◆ Supplied passage ◆
------------------------------------------------------------------------

It looks like partial indexes and full indexes cannot mix togheter even if when they have same condition.

> On 08 Jun 2016, at 10:52, Rafał Gutkowski <goodkowski@xxxxxxxxx> wrote:
> 
> I thought that first column from left in multi-column index can and will be used just as it would be a single column index.
> 
> It doesn’t seem to work with unqiue indexes, which ultimetly makes sense.
> 
> Thank you Gerardo.
> 
>> On 07 Jun 2016, at 19:36, Gerardo Herzig <gherzig@xxxxxxxxxxx> wrote:
>> 
>> I dont think offers_source_id_o_key_idx will be used at all. It is a UNIQUE index on (source_id, o_key), but your query does not filter for any "o_key", so reading that index does not provide the pointers needed to fetch the actual data in the table.
>> 
>> I will try an index on source_id, offer_next_update(offers.update_ts, offers.update_freq) and see what happens
>> 
>> HTH
>> Gerardo
>> 
>> ----- Mensaje original -----
>>> De: "Rafał Gutkowski" <goodkowski@xxxxxxxxx>
>>> Para: pgsql-performance@xxxxxxxxxxxxxx
>>> Enviados: Martes, 7 de Junio 2016 10:39:14
>>> Asunto:  Combination of partial and full indexes
>>> 
>>> 
>>> Hi.
>>> 
>>> 
>>> I had a fight with a query planner because it doesn’t listen.
>>> 
>>> 
>>> There are two indexes:
>>> 
>>> 
>>> - with expression in descending order:
>>> "offers_offer_next_update_idx" btree (offer_next_update(update_ts,
>>> update_freq) DESC) WHERE o_archived = false
>>> - unique with two columns:
>>> "offers_source_id_o_key_idx" UNIQUE, btree (source_id, o_key)

------------------------------------------------------------------------

◆ Record excerpts ◆
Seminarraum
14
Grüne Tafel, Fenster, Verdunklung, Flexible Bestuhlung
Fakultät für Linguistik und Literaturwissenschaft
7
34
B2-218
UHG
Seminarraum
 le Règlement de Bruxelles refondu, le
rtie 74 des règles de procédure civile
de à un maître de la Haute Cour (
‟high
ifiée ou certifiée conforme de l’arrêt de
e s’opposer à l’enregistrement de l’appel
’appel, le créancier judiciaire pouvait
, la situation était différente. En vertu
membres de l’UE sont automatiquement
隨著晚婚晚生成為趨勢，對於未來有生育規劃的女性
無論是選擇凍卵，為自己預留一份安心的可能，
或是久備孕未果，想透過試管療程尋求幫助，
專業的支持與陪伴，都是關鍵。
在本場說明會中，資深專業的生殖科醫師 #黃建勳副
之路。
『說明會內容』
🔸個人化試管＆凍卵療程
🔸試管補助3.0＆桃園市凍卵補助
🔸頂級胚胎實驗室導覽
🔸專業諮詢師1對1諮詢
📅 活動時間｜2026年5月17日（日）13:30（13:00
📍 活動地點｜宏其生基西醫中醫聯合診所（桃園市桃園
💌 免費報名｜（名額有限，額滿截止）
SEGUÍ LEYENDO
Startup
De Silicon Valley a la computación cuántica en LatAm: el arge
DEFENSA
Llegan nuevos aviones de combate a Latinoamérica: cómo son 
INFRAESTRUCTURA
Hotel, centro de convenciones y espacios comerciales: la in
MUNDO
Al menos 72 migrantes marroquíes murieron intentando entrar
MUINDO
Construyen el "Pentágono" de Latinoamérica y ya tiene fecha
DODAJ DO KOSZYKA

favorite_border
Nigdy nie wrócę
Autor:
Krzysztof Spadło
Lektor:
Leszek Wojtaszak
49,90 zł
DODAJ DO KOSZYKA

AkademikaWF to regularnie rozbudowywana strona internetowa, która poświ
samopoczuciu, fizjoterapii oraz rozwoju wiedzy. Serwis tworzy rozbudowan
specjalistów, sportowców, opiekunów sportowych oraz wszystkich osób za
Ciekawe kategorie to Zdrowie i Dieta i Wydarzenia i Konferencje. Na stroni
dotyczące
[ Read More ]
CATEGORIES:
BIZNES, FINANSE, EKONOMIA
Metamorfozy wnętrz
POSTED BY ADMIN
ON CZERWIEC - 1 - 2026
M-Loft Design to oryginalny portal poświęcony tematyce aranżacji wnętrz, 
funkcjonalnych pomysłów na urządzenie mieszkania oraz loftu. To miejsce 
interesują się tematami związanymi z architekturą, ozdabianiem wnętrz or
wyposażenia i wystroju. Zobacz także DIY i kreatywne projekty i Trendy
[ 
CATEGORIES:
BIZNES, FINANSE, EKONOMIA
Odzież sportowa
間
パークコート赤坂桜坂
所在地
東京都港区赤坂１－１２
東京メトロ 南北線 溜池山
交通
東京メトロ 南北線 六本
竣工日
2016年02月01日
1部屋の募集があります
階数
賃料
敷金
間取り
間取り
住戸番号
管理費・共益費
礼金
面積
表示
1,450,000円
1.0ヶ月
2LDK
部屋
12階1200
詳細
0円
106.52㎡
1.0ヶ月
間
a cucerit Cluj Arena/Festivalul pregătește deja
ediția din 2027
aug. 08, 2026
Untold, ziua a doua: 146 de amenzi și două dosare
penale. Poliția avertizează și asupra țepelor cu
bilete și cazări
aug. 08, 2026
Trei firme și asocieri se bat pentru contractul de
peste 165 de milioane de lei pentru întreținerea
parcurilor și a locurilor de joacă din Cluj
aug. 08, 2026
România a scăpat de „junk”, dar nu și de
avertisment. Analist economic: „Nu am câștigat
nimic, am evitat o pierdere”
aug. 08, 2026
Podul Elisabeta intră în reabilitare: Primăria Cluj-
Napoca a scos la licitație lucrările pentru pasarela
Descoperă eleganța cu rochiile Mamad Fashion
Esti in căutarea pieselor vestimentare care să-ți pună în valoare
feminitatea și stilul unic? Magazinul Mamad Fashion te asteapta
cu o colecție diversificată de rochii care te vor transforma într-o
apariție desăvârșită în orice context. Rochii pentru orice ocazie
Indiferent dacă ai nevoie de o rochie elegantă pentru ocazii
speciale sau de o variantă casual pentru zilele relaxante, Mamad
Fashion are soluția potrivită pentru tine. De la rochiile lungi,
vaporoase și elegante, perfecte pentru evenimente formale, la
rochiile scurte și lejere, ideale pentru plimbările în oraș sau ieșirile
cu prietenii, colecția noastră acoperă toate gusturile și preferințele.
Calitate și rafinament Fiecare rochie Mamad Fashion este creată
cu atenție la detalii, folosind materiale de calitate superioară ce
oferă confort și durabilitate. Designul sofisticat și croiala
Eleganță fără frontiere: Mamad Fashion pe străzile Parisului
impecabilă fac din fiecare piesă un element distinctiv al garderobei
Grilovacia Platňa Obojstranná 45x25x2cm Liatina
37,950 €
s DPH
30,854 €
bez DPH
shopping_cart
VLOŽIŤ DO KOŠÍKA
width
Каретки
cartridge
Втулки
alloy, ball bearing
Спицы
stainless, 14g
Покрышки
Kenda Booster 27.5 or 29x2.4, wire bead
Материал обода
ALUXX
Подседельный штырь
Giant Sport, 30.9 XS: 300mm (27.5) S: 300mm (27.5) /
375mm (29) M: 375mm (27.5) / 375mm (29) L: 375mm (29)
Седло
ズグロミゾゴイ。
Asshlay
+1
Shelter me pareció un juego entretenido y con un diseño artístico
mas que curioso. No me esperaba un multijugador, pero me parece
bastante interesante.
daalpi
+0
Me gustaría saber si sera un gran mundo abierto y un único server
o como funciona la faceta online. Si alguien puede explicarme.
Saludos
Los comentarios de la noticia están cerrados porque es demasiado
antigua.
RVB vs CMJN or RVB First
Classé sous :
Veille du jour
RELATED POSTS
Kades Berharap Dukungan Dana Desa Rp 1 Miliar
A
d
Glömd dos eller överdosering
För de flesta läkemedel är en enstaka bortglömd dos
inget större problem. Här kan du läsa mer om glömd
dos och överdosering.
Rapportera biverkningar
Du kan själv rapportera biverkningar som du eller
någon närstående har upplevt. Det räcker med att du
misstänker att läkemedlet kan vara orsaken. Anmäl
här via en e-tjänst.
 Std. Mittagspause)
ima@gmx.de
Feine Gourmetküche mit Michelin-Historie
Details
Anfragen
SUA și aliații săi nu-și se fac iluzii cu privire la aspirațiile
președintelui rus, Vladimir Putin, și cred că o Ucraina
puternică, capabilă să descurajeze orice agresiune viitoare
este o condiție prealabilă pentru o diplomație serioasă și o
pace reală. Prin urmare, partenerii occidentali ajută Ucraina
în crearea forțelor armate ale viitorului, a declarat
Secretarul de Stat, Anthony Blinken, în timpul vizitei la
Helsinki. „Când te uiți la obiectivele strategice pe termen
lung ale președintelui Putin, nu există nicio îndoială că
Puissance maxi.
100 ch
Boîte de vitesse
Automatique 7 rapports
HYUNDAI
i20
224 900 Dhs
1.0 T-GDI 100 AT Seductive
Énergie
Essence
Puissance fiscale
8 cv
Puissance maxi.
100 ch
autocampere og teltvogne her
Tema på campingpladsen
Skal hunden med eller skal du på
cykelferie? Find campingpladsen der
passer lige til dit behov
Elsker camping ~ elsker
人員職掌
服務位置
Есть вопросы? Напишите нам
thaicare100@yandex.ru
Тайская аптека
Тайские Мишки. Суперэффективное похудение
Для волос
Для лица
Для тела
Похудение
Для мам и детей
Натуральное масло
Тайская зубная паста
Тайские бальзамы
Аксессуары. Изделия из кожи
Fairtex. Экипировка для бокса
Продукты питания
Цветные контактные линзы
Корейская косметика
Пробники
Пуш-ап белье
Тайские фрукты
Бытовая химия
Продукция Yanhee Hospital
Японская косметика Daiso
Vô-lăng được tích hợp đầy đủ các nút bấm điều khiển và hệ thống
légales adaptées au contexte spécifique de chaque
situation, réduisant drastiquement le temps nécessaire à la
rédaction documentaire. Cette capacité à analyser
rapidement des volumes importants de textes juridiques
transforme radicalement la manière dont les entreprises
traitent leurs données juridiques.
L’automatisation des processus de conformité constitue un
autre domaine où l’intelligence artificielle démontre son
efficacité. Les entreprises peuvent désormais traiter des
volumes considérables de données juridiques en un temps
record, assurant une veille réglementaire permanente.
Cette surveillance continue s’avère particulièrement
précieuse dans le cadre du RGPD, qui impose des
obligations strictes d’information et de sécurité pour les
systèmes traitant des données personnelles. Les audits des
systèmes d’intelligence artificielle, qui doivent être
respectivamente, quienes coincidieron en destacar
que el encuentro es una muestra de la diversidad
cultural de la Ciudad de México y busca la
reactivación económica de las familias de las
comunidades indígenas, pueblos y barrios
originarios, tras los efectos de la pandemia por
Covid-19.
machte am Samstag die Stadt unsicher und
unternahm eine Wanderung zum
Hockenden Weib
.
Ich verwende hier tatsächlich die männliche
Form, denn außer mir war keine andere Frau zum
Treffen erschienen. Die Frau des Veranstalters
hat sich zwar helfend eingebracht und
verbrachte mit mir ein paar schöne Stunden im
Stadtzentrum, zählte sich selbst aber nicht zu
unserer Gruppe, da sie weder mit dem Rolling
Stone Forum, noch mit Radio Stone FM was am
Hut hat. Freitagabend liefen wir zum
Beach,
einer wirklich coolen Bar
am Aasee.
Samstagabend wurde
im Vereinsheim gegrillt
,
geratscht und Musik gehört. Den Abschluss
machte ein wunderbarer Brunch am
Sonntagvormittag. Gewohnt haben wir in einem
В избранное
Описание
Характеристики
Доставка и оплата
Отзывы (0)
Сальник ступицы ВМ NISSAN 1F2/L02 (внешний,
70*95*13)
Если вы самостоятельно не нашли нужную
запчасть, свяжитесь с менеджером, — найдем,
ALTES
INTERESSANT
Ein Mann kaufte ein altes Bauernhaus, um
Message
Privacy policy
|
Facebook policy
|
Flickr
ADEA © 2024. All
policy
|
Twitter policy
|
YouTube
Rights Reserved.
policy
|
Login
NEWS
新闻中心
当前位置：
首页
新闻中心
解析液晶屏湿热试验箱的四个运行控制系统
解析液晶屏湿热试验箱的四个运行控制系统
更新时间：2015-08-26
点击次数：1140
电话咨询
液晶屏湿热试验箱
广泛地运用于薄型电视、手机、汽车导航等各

------------------------------------------------------------------------

◆ Task directions ◆
Answer these about the thread on partial and full indexes:
1. What WHERE condition is attached to "offers_offer_next_update_idx"?
2. What reason does Gerardo give for thinking "offers_source_id_o_key_idx" will not be used?
3. What index does Gerardo say he would try?

◆ Result ◆
1. WHERE o_archived = false.
2. It is a UNIQUE index on (source_id, o_key), but the query does not filter for any "o_key". Reading that index therefore does not give the pointers needed to fetch the actual data in the table.
3. An index on source_id, offer_next_update(offers.update_ts, offers.update_freq).